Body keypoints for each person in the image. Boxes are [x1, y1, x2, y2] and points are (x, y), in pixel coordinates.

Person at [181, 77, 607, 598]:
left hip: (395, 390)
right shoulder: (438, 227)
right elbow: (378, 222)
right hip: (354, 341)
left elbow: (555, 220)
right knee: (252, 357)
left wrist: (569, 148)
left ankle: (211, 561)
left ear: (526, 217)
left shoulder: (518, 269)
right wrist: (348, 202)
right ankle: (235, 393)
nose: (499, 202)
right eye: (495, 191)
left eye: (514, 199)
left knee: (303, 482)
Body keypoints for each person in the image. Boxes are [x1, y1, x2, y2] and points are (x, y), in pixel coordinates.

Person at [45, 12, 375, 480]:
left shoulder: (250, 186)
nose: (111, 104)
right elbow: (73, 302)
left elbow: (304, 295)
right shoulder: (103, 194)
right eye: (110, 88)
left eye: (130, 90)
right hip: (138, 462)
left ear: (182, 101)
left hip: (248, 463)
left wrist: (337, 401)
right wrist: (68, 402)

○ ○ ○ ○ ○ ○ ○

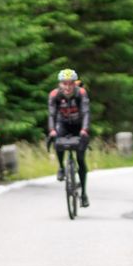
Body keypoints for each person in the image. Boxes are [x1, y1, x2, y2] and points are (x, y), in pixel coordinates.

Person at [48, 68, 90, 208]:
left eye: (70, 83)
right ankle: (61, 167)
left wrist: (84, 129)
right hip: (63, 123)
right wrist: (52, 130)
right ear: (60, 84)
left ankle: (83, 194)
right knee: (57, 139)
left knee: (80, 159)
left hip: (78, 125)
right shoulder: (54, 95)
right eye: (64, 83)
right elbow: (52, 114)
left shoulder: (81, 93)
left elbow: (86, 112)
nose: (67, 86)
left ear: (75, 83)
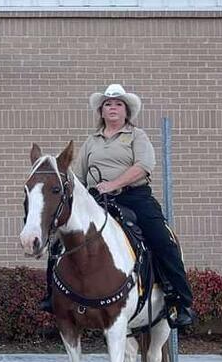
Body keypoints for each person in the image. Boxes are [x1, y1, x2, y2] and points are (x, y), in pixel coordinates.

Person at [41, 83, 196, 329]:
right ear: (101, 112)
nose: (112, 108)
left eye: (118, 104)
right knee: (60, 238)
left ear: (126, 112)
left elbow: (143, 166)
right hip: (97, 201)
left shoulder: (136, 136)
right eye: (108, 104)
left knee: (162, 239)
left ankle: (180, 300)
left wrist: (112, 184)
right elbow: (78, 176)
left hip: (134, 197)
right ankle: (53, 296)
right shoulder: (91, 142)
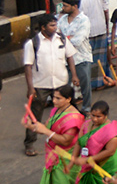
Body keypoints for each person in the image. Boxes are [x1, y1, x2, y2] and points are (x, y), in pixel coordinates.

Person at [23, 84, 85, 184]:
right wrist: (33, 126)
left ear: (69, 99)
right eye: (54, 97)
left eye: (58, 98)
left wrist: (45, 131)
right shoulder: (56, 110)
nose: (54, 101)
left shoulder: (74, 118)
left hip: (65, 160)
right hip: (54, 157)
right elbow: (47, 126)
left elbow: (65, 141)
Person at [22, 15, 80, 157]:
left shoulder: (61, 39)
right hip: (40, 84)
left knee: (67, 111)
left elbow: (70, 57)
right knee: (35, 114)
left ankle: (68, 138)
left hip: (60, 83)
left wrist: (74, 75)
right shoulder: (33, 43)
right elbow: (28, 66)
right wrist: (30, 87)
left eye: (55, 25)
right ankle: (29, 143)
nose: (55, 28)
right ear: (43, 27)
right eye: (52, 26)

○ ○ ○ ○ ○ ○ ○

◆ YOUR TASK: Everything starting at the line containing "left shoulder: (61, 39)" and ending at the line containing "right ear: (43, 27)" in the records above should be repeated exactly, and only that.

◆ SOLUTION FOR THIS EXERCISE:
left shoulder: (61, 39)
right hip: (40, 84)
left knee: (67, 111)
left elbow: (70, 57)
right knee: (35, 114)
left ankle: (68, 138)
left hip: (60, 83)
left wrist: (74, 75)
right shoulder: (33, 43)
right elbow: (28, 66)
right wrist: (30, 87)
left eye: (55, 25)
right ankle: (29, 143)
nose: (55, 28)
right ear: (43, 27)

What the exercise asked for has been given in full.